Это пока заманчиво, но весьма ощутимо, маячит окольная спасительная тропа, тайно огибающая всю мою прошедшую жизнь с Шопенгауэром, Вагнером, юношеским тщеславием, тщетными земными надеждами, которые до сих пор внешне выражаются неумеренной и потому неуверенной смесью высокомерия и стеснительности.
За пределом еще дремлющего сознания бдительной тюремной стражей следит за мной сермяжная бескрылость позитивизма. За ним смутно маячит нечто, все еще связанное с неотстающим Шопенгауэром, вернее, со словом "воля", которая не описывает мир, как отражение, отчуждение от реальности, а стремится этим миром овладеть.
Названия этому еще нет.
Пока Пауль и Альберт ушли в дальнюю прогулку со всё более притягивающим, но, по сути, отдаляющимся Везувием, в памяти моей возникает и закрепляется стихотворение – первое, совсем не похожее на все те, что ранее выдавала душа – талисман на будущий алтарь моей жизни.
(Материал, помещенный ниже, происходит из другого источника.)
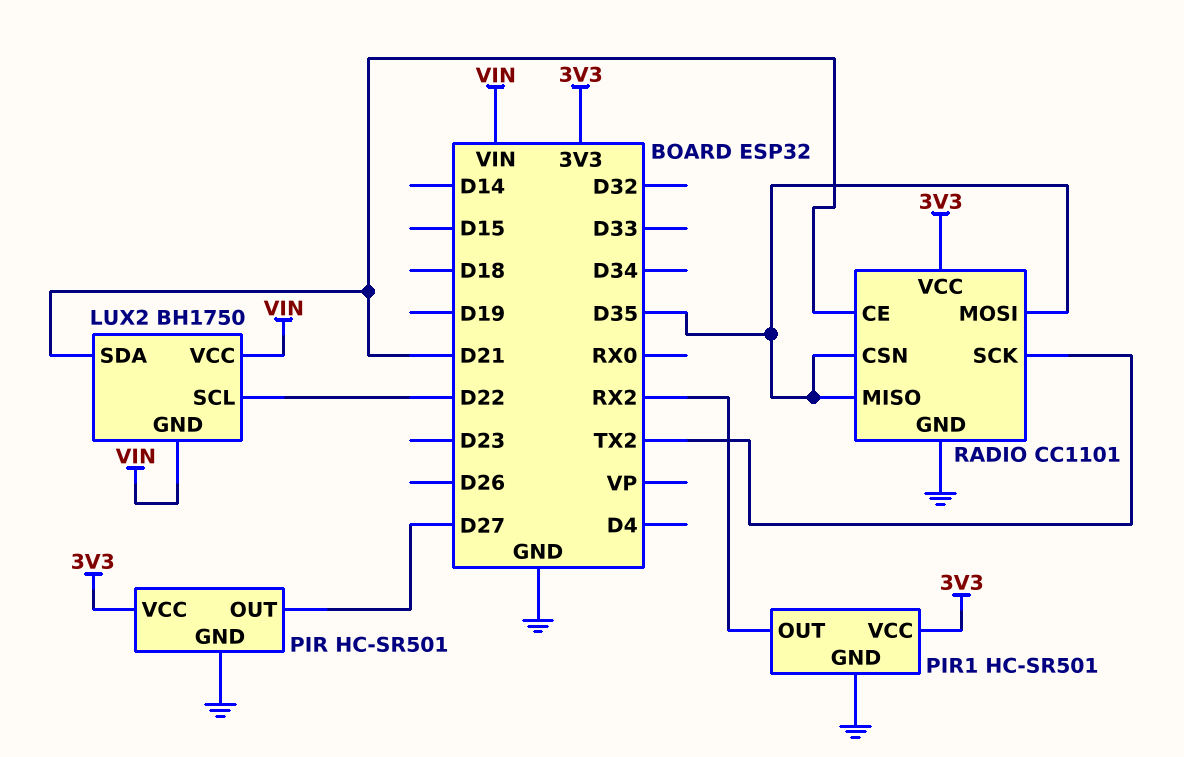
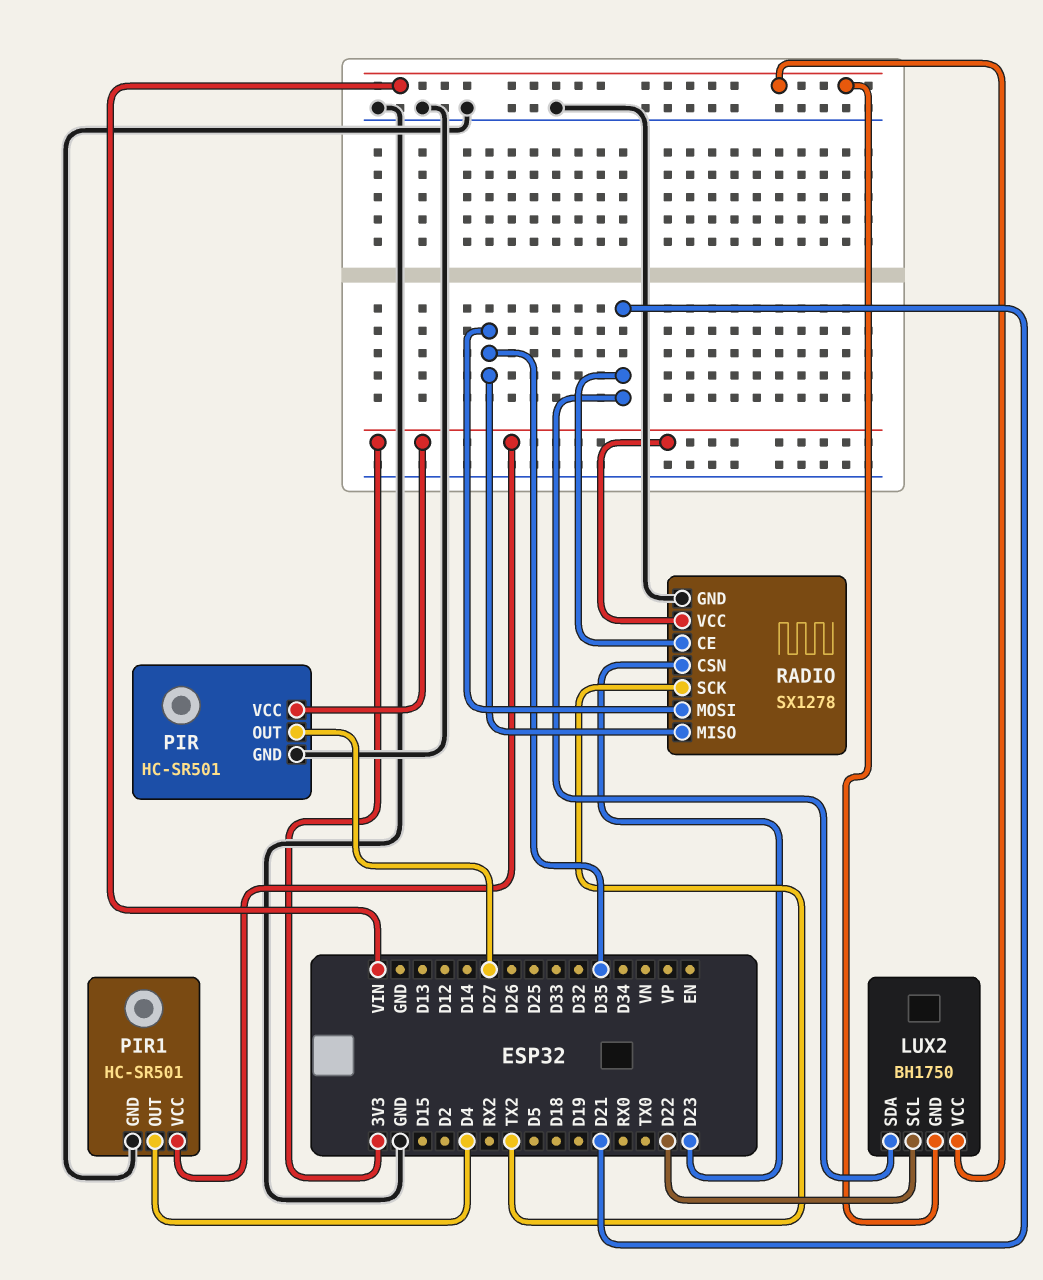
PIR1 pin OUT: RX2 -> D4
RADIO: CC1101 -> SX1278
RADIO pin CSN: D35 -> D23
Повторяя его про себя, я ощущаю давно оставивший меня подъем сил и внутреннее успокоение: ни тошноты, ни головной боли.
Сначала, как нырки, выплывают три легкомысленные строки, и тут же опять скрываются в волнах:
Так, с дачи
Рубиначчи
Вся жизнь пойдет иначе.
Но вот уже стихотворение же, чем-то похожее на греческую трирему, качается на волнах, пронзив меня дрожью, какую давно не ощущал.
В складках полдня сладко дремлет лень.
Зреют изабелла и алеппо.
Длится-длится самый долгий день –
Золотая середина лета.
Бездна вод. Густеет тяжесть сот.
Влажен жар. Прохладен запах сыра.
Медным богом дремлет сред высот
Медленный, медовый полдень мира,
Как язычник, тело оголив
Бубном накаленного нагорья,
Высунув язык среди земли
Вялым валом средиземноморья.
Замер полдень. Вечность сжата в миг.
Память лет избыточно бездонна.
В спящем мире вновь пророчит сдвиг
Замершее солнце Иерихона.
Но, беспечен, полон свежих сил,
Сад играет яблоками света,
Будто кто-то взял и откусил
Золотую середину лета.
Опять и опять я повторяю про себя эти строки, и перед моим взором, озаренная альпийским солнцем, как луч в портале, стоит девушка, чьи золотистые локоны развеваются на ветру.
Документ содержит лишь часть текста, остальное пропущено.